▸ Problem to work on
Copy out the full listing exactly, omitting any picture it contains.
---*---
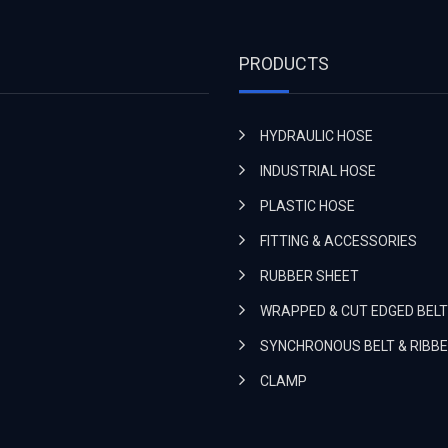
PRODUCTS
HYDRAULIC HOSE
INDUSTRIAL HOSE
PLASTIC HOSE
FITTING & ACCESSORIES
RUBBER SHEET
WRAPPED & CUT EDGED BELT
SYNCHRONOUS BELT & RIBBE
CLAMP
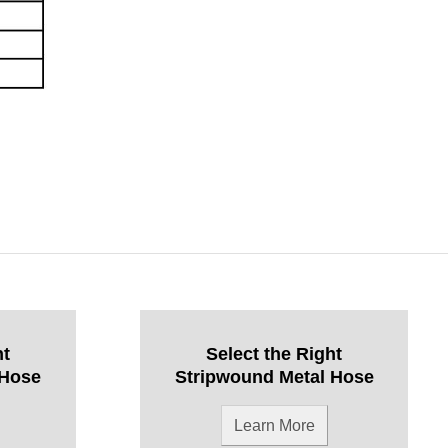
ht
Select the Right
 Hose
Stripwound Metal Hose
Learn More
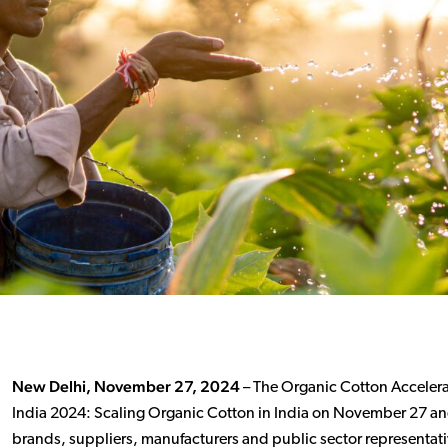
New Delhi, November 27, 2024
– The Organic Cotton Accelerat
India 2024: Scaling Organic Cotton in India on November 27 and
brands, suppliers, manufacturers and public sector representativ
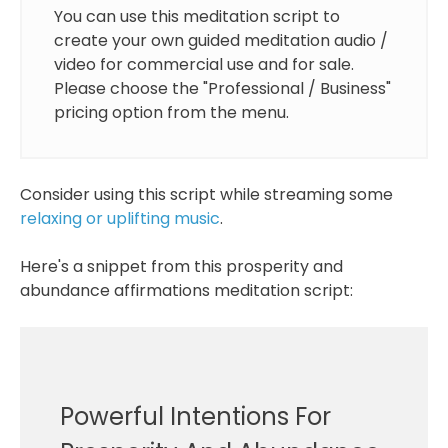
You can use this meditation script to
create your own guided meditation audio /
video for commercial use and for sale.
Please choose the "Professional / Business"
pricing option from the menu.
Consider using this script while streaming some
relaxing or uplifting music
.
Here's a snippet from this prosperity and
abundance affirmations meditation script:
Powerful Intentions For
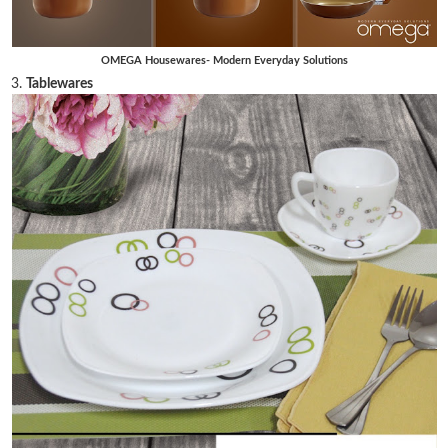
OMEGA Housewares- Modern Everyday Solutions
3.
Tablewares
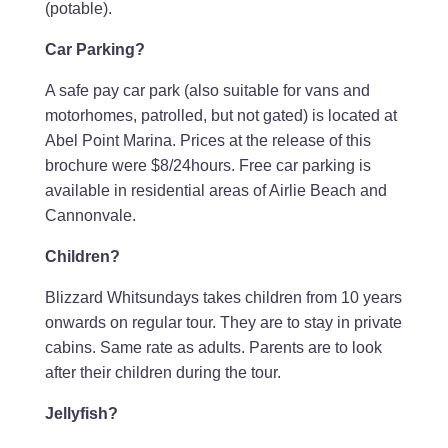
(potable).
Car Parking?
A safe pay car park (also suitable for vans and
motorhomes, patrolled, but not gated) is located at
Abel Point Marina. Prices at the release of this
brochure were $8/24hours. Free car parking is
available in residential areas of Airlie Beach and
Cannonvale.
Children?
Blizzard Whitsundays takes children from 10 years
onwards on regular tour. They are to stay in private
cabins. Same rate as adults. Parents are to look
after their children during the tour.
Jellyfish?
---*---
▸ Solution to the exercise
PRODUCTS
HYDRAULIC HOSE
INDUSTRIAL HOSE
PLASTIC HOSE
FITTING & ACCESSORIES
RUBBER SHEET
WRAPPED & CUT EDGED BELT
SYNCHRONOUS BELT & RIBBE
CLAMP
ht
Select the Right
 Hose
Stripwound Metal Hose
Learn More
New Delhi, November 27, 2024
– The Organic Cotton Accelerat
India 2024: Scaling Organic Cotton in India on November 27 and
brands, suppliers, manufacturers and public sector representativ
You can use this meditation script to
create your own guided meditation audio /
video for commercial use and for sale.
Please choose the "Professional / Business"
pricing option from the menu.
Consider using this script while streaming some
relaxing or uplifting music
.
Here's a snippet from this prosperity and
abundance affirmations meditation script:
Powerful Intentions For
OMEGA Housewares- Modern Everyday Solutions
3.
Tablewares
(potable).
Car Parking?
A safe pay car park (also suitable for vans and
motorhomes, patrolled, but not gated) is located at
Abel Point Marina. Prices at the release of this
brochure were $8/24hours. Free car parking is
available in residential areas of Airlie Beach and
Cannonvale.
Children?
Blizzard Whitsundays takes children from 10 years
onwards on regular tour. They are to stay in private
cabins. Same rate as adults. Parents are to look
after their children during the tour.
Jellyfish?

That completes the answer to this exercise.